Theorem: Any graph with $n\geq3$ vertices and degree $\delta(G)\geq n/2$ contains a Hamiltonian cycle. My proof: Proving $G$ is connected is trivial. Let $$P=x_1 x_2 x_3 \cdots x_k$$ be the longest path in $G$. If $x_1$ is adjacent to some $v\notin P$, then path $vP$ is longer than $P$ contradicting the fact that $P$ is the longest path. Same argument holds for $x_k$. Thus all vertices forming an edge with $x_k$ and $x_1$ lie on $P$. We know that $$\operatorname{deg}(x_1)\geq n/2$$ $$\operatorname{deg}(x_k)\geq n/2$$ That means at least $n/2$ vertices from the set $S_1=\{x_2,x_3,x_4\cdots,x_k\}$ form an edge with $x_1$.

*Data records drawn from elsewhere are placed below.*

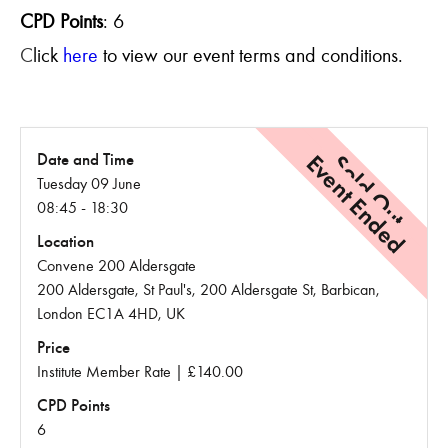
CPD Points
:
6
C
lick
here
to view our event terms and conditions.
Event Ended
Sold Out
Date and Time
Tuesday 09 June
08:45 - 18:30
Location
Convene 200 Aldersgate
200 Aldersgate, St Paul's, 200 Aldersgate St, Barbican,
London EC1A 4HD, UK
Price
Institute Member Rate | £140.00
CPD Points
6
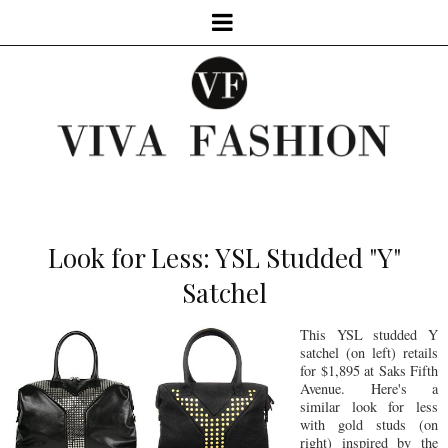
Look for Less: YSL Studded "Y"
Satchel
This YSL studded Y
satchel (on left) retails
for $1,895 at Saks Fifth
Avenue. Here's a
similar look for less
with gold studs (on
right) inspired by the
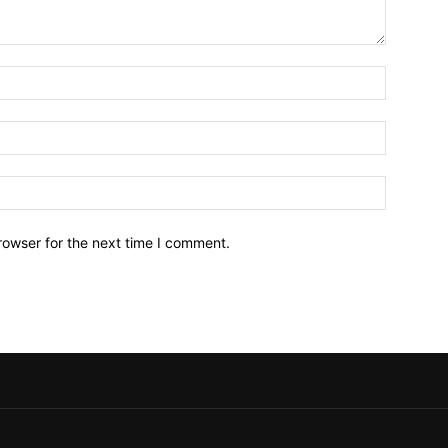
Name:*
Email:*
Website:
rowser for the next time I comment.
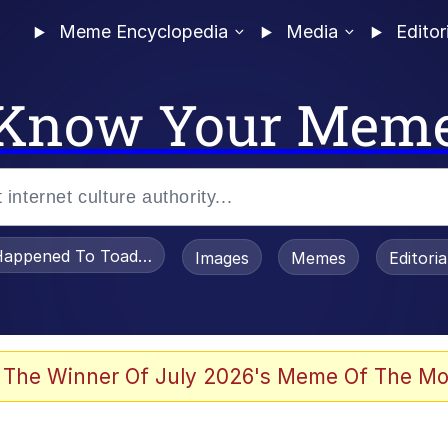
Meme Encyclopedia
Media
Editor
Know Your Mem
appened To Toadsworth / Toadsworth Is Dead
Images
Memes
Editori
 Evelynsmithhhhh Stare
 The Winner Of July 2026's Meme Of The Mo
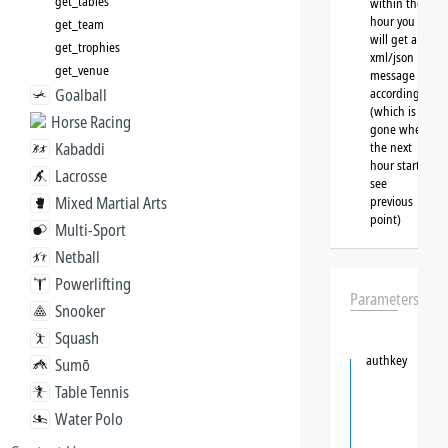
get_tables
within the
hour you
get_team
will get a
get_trophies
xml/json
get_venue
message
Goalball
accordingly
(which is
Horse Racing
gone when
Kabaddi
the next
hour starts,
Lacrosse
see
Mixed Martial Arts
previous
point)
Multi-Sport
Netball
Powerlifting
Parameters
Snooker
Squash
authkey
Sumō
Table Tennis
Water Polo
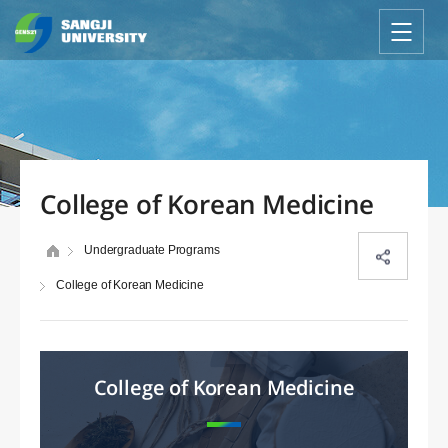
College of Korean Medicine
Undergraduate Programs
College of Korean Medicine
College of Korean Medicine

Also $n/2$ vertices from the set $S_k=\{x_1,x_2,x_3,\cdots,x_{k-1}\}$
The longest path cannot be bigger than the amount of vertices of $G$ thus $k\leq n$. Furthermore, we have $$|S_1|=|S_k|=k-1<n$$ From each of $S_1,S_k$ we have to choose exactly $n/2$ elements, thus $n$ elements from both sets. By Pigeonhole principle there exists some $x_i$, such that it is chosen from both $S_1,S_k$ thus forming an edge with both $x_1$ and $x_k$. This gives cycle $$C=x_1 x_2\cdots x_i x_k x_{k-1} x_{k-2}\cdots x_{i+1} x_i x_1$$ Now it sufficies to prove $C$ is Hamiltonian and that's the point where I am stuck. I've been given a suggestion to proceed by contradiction. Suppose we have some vertex $y\notin C$ such that it forms an edge with some $x_j$ which would give a contradiction because we would be able to construct longer path than $P$.
1.) How can I assume that $y$ forms an edge with some $x_j$?
2.) Using the vertex $y$, how do I construct the longer path than $P$ is thus contradicting the statement that $C$ is non-Hamiltonian thus proving the theorem?
Since you have shown that the graph is connected, the portion of the graph not contained in your cycle must connect to some point of your cycle. In particular, there will be at least one vertex y that satisfies your requirements. This y can be strung together with your cycle to create a path of larger length contradicting your initial assumption. More explicitly, say your cycle is $x_1, \dots, x_k$ and y connects to $x_j$, then your new path is $y, x_j, x_{j+1}, \dots, x_k, x_1, \dots, x_{j-1}$.